End-to-End Design Flow for Resistive Neural Accelerators
Author(s) -
Max Uhlmann,
Tommaso Rizzi,
Jianan Wen,
Emilio Perez-Bosch Quesada,
Bakr Al Beattie,
Karlheinz Ochs,
Eduardo Perez,
Philip Ostrovskyy,
Corrado Carta,
Christian Wenger,
Gerhard Kahmen
Publication year - 2025
Publication title -
ieee transactions on computer-aided design of integrated circuits and systems
Language(s) - English
Resource type - Magazines
SCImago Journal Rank - 0.556
H-Index - 119
eISSN - 1937-4151
pISSN - 0278-0070
DOI - 10.1109/tcad.2025.3597237
Subject(s) - components, circuits, devices and systems , computing and processing
Neural hardware accelerators have demonstrated notable energy efficiency in tackling tasks, which can be adapted to artificial neural network (ANN) structures. Research is currently directed towards leveraging resistive random-access memories (RRAMs) among various memristive devices. In conjunction with complementary metal-oxide semiconductor (CMOS) technologies within integrated circuits (ICs), RRAM devices are used to build such neural accelerators. In this study, we present a neural accelerator hardware design and verification flow, which uses a lookup table (LUT)-based Verilog-A model of IHP’s one-transistor-one-RRAM (1T1R) cell. In particular, we address the challenges of interfacing between abstract ANN simulations and circuit analysis by including a tailored Python wrapper into the design process for resistive neural hardware accelerators. To demonstrate our concept, the efficacy of the proposed design flow, we evaluate an ANN for the MNIST handwritten digit recognition task, as well as for the CIFAR-10 image recognition task, with the last layer verified through circuit simulation.
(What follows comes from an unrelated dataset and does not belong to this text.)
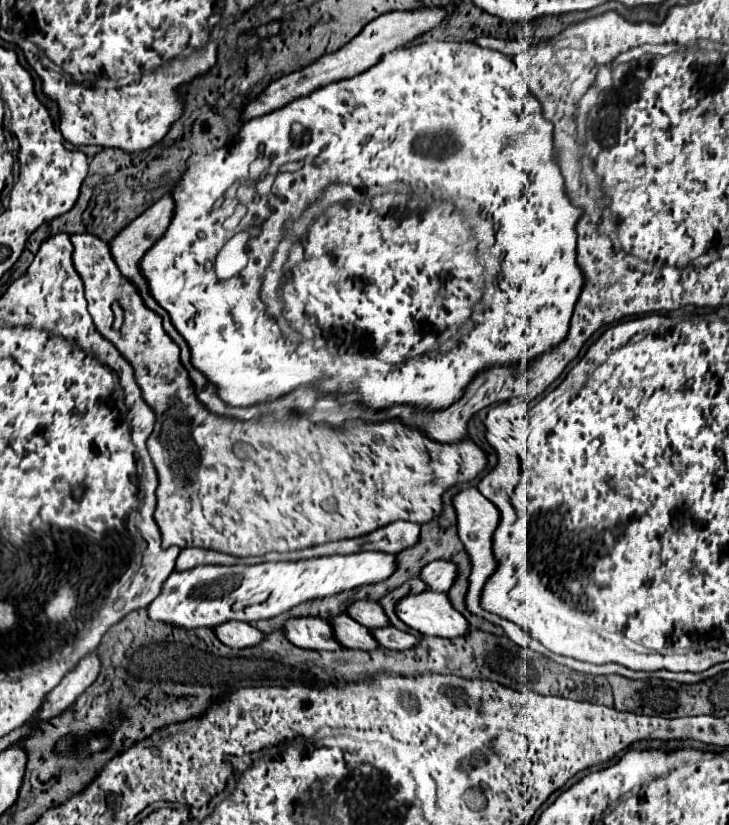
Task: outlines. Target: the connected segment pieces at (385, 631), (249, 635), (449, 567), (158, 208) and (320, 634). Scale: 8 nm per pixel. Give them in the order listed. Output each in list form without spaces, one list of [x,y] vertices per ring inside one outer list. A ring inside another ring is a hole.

Additionally, we implement different versions of a 1T1R model, based on quasi-static measurement data, providing insights on the effect of conductance level spacing and device-to-device variability. The circuit simulations tackle both schematic and physical layout assessment. The resulting recognition accuracies exhibit significant differences between the purely application-level PyTorch simulation and our proposed design flow, highlighting the relevance of circuit-level validation for the design of neural hardware accelerators.